Then Will came forward in turn, seized the Robbler’s right hand, wrang it hard and long⁠—⁠just to occupy the time, and prevent possible mischief⁠—⁠and poured forth hurried remarks, one after another, hastily, about Linnet’s first appearance, and the success of her singing. It was a friendly meeting. The manager chimed in, with Florian in his most ecstatic mood for chorus. Franz Lindner’s blood boiled; dazed and startled as he was, more than ever now he felt in his heart of how great a prize Andreas Hausberger had defrauded him. By trickery and stealth that sordid wretch had defrauded him. The ladies at the London Pavilion, indeed! Why, Linnet on those boards⁠—⁠Linnet in that dress⁠—⁠Linnet in her transformed and transfigured beauty⁠—⁠she was worth the whole troupe of them! Yet what could he do? Linnet held out her frank hand; Franz grasped it fervently. Her beauty surprised him. She was no longer, he saw well, the mere musical peasant girl; she had risen to the situation; she was now a great artist, a great lady, a queen of the theatre.

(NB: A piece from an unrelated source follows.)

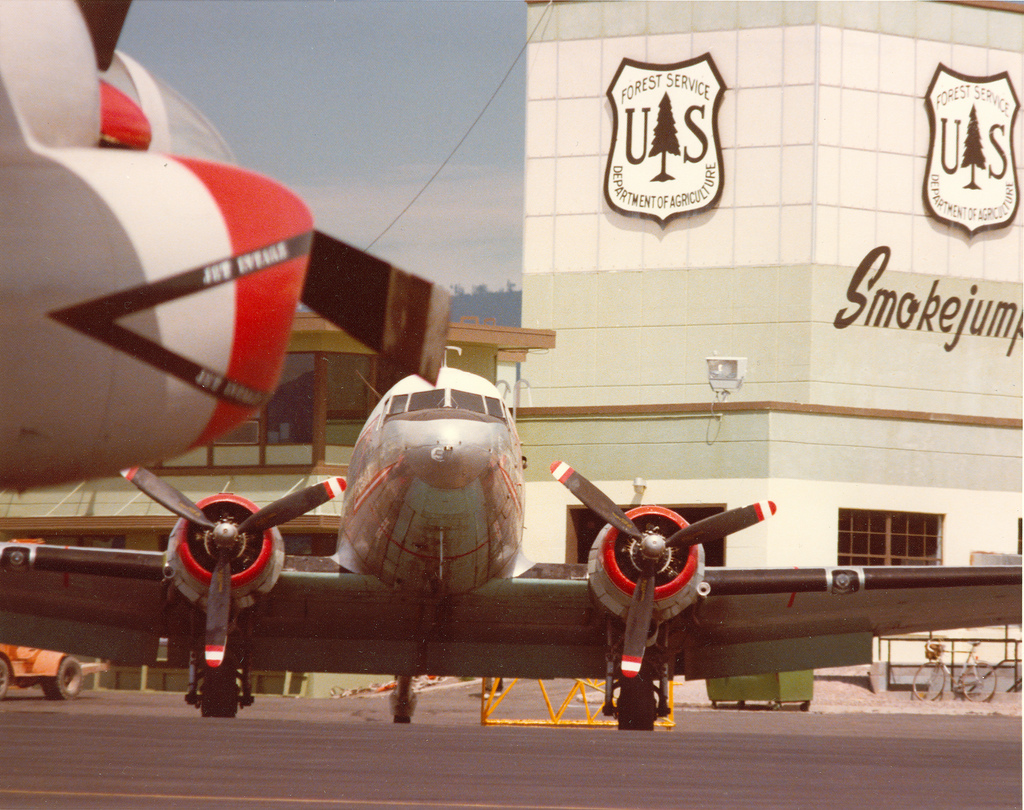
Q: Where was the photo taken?
A: At an airport.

Primitive natures are quick. Their emotions are few, but strong and overpowering. Mood succeeds mood with something of the rapidity and successive effacement we see in children. Franz Lindner had entered that box, full of rage and anger, thirsting only for blood, eager to wreak his vengeance on the man who had offended him. He had no thought of love for Linnet then; only a fierce, keen sense of deadly resentment towards Andreas. Now, in a moment, as Linnet let her soft hand lie passive in his, like an old friend recovered, another set of feelings rushed over him irresistibly. His heart leaped up into his mouth at her pressure. Why, Linnet was beautiful; Linnet was exquisite; Linnet was a prize worth any man’s winning. If he stabbed Andreas then and there before his wife’s very eyes, he might glut his revenge, to be sure⁠—⁠but what would that avail him? Why go and be hanged for killing Linnet’s husband, and leave Linnet herself for some other man to woo, and win, and be happy with? Herr Will, there, would thank him, no doubt, for that chance; for he could plainly see by his eyes Herr Will was still deeply in love with Linnet. No, no,⁠—⁠hot heart; down, down for the present! Keep your hands off Andreas’s throat; wait for sweeter vengeance! To win away his wife from him, to steal her by force, to seduce her by soft words, to wile her by blandishment⁠—⁠that were a better revenge in the end than to stick a knife in him now⁠—⁠though to stick a knife, too, is very good requital! Sooner or later, Franz meant to have Andreas Hausberger’s blood. But not to be hanged for it. He would rather live on . . . to kill Hausberger first, and enjoy his wife afterwards.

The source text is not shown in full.